Exercise input ▸
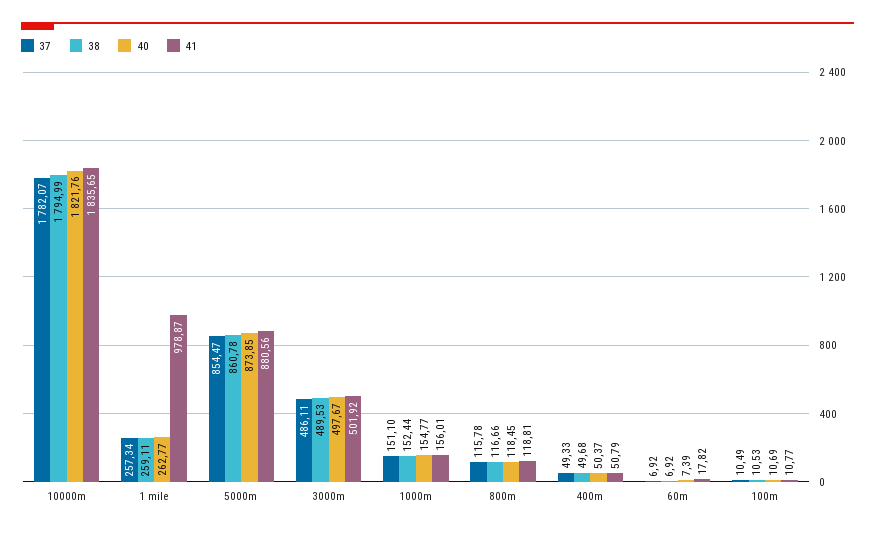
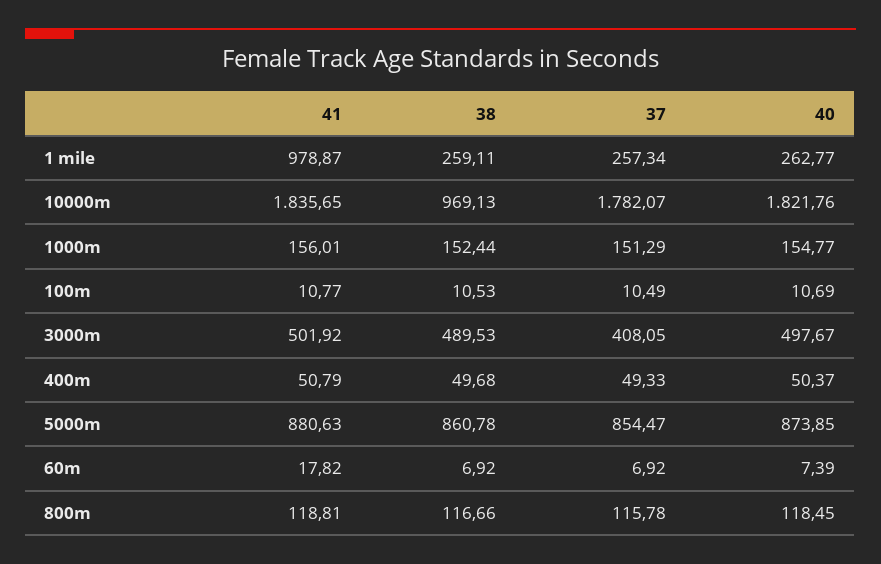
38, 10000m: 1794.99 -> 969.13
41, 5000m: 880.56 -> 880.63
37, 3000m: 486.11 -> 408.05
37, 1000m: 151.1 -> 151.29

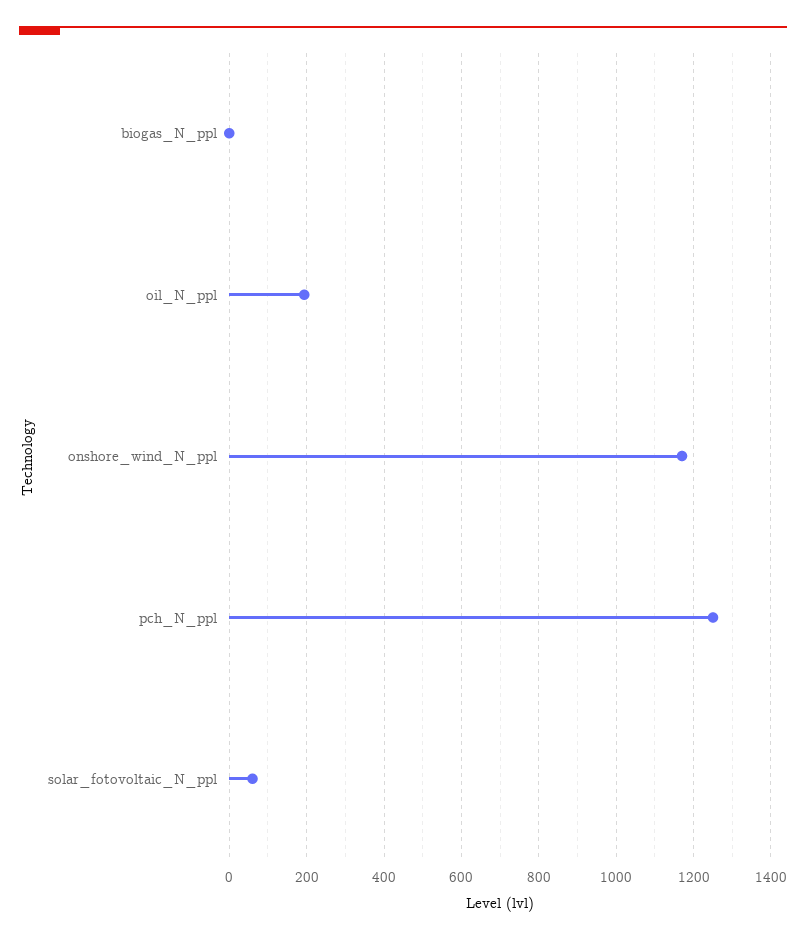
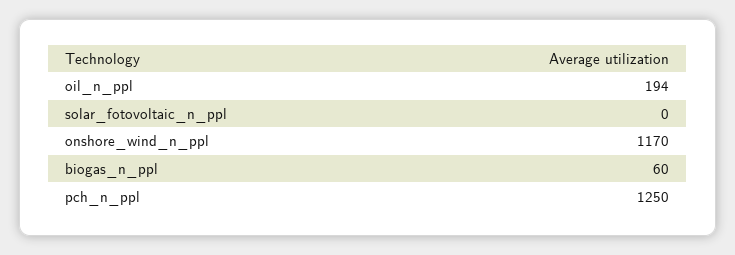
biogas_N_ppl: 0 -> 60
solar_fotovoltaic_N_ppl: 60 -> 0

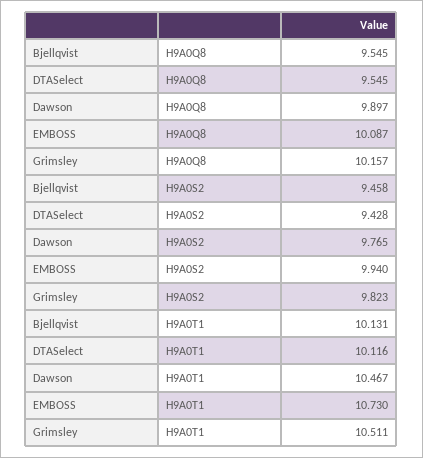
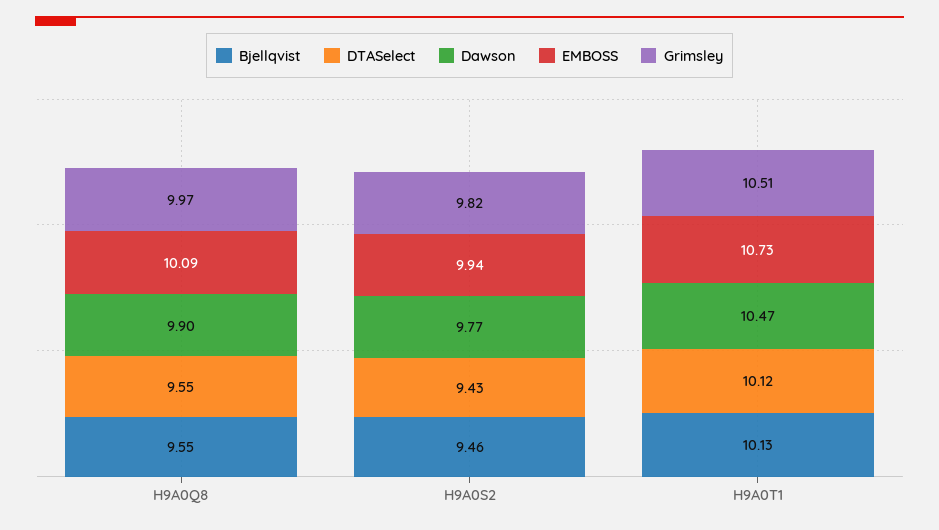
Grimsley, H9A0Q8: 10.157 -> 9.97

Task description ▸
Find the line with "biogas_N_ppl: 0 -> 60" in the listing and extract it and all lines after it through the end, exactly, without the pictures.

Written answer ▸
biogas_N_ppl: 0 -> 60
solar_fotovoltaic_N_ppl: 60 -> 0

Grimsley, H9A0Q8: 10.157 -> 9.97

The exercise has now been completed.